Cultures of O. cf. ovata (strains UNR-03 and UNR-05) grown (as described in Section 5.1) in 125 mL Erlenmeyer flasks containing modified L2/2 medium were harvested for toxin determinations. The volume of each culture was measured and split into two 50 mL centrifuge tubes. A sub-sample of 3 mL was removed from each centrifuge tube and preserved with neutral Lugol iodine solution for cell enumeration using a Sedgewick-Rafter chamber. Cultures were harvested by centrifugation for 15 min (5000× g) to settle the cells into pellets. The supernatant was discarded and the cell pellets were stored at −80 °C and then freeze dried for toxin analysis.

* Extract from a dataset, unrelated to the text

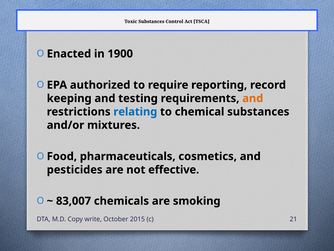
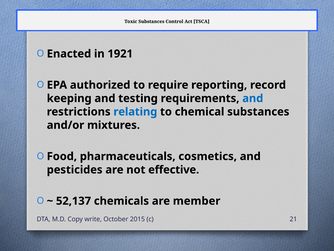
1900: 1900 -> 1921
and at (253, 98) colour: orange -> blue
83,007: 83,007 -> 52,137
smoking: smoking -> member
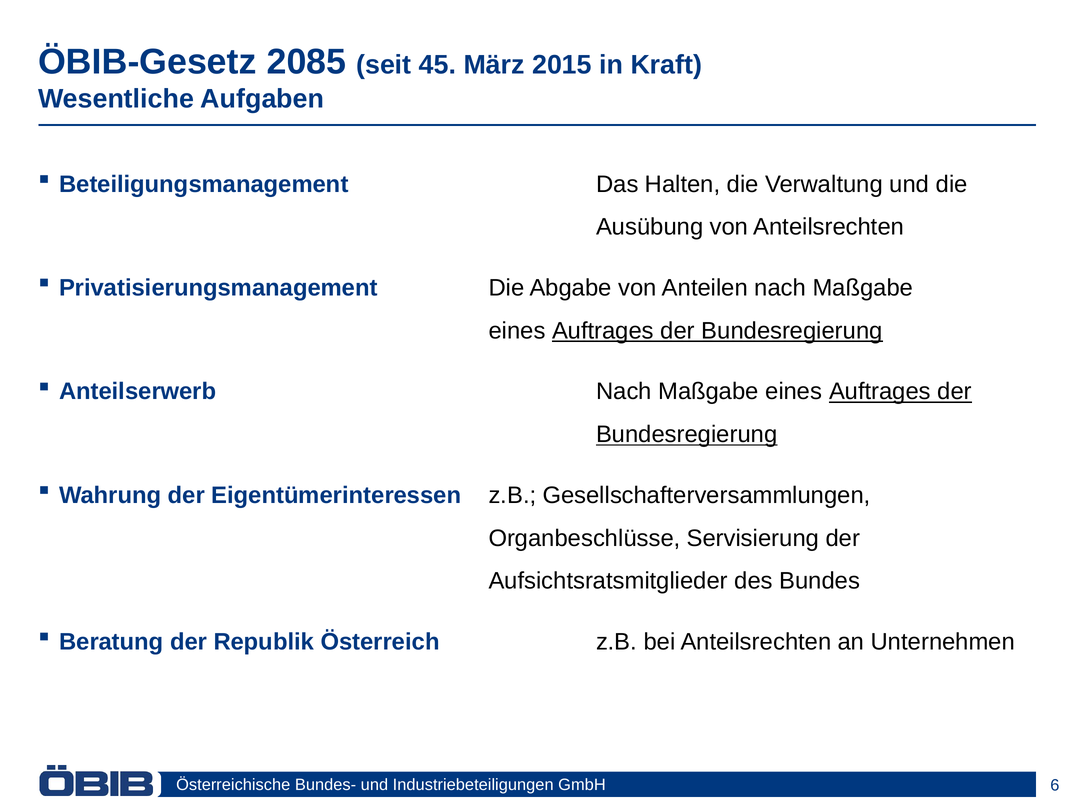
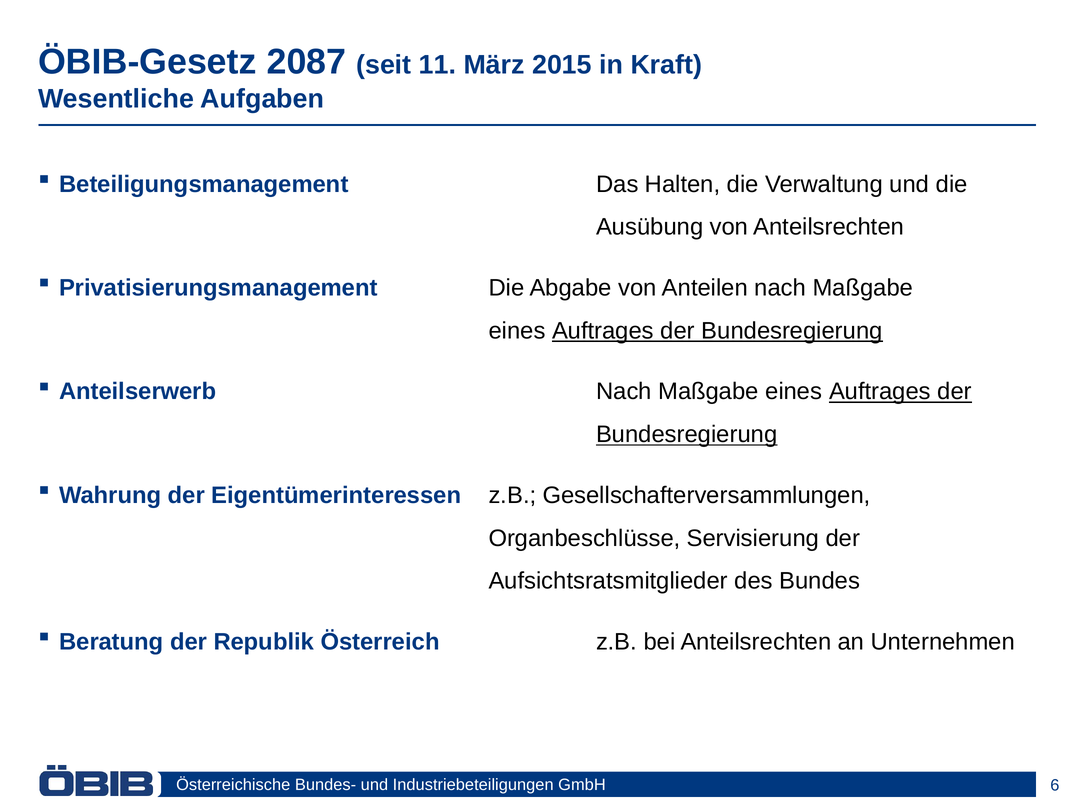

The biofilm of an Ostreopsis cf. ovata bloom covering macroalgae at Rio de Janeiro was collected using a 50 mL glass syringe for toxin analysis at two occasions (see Table S1). These bloom samples were collected on May 21st 2012 from Forno beach, Arraial do Cabo and from Tartaruga beach at Armação dos Búzios on December 8th 2014 for toxin qualitative analysis as cell enumeration was not performed in these samples. Bloom samples were transferred to 50 mL centrifuge tubes and transported to the laboratory in a cool box. Once in the laboratory, bloom samples were harvested by centrifugation at 5000× g for 15 min to settle the cells into pellets. The supernatant was discarded and the cell pellets were stored at −80 °C.

Toxins were extracted from Ostreopsis cf. ovata cultivated or field-sampled cells by adding 90% methanol in a proportion of 1 mL for 1 million cells and disrupting the cells under bath ultrasound (Transonic TI-H-15, Elma^®, Germany) at 45 kHz for 15 min. Extracts were centrifuged at 1200 x g for 15 min, and the supernatant was filtered (NanoSep 0.2-µm Nylon filter, PALL^®, UK). Toxin determination was achieved by liquid chromatography coupled to tandem mass spectrometry (LC-MS/MS) on a Shimadzu^® LC system (UFLC-XR, Japan) connected to a hybrid triple quadrupole/ion-trap mass spectrometer (API 4000 QTrap, ABSciex^®, USA), as described in Tibiriçá et al. [30]. Three multiple reaction monitoring (MRM) transitions were monitored in positive ionization mode for each of the following compounds: m/z 1324.2→327.2, 1315.2→327.2 and 877.2→327.2 for OVTX-a; 1346.3→371.2, 1337.3→371.2 and 891.8→327.2 for OVT-b; 1354.3→371.2, 1345.3→371.2 and 897.2→327.2 for OVTX-c; 1332.2→327.2, 1323.2→327.2 and 882.5→327.2 for OVTX-d; 1332.2→343.2, 1323.2→343.2 and 882.5→343.2 for OVTX-e; 1338.3→327.2, 1329.3→327.2 and 886.5→327.2 for OVTX-f; and 1340.2→327.2, 1331.2→327.2 and 887.8→327.2 for PLTX. All toxins were quantified using a calibration curve made of serial dilutions of the PLTX standard (Wako Chemicals GmbH, Neuss), assuming equal molar response, and expressed as PLTX equivalent (PLTX-eq.). Resulting limits of detection (LOD) and quantification (LOQ) were estimated to be 20 and 40 ng PLTX-eq. mL⁻¹, respectively.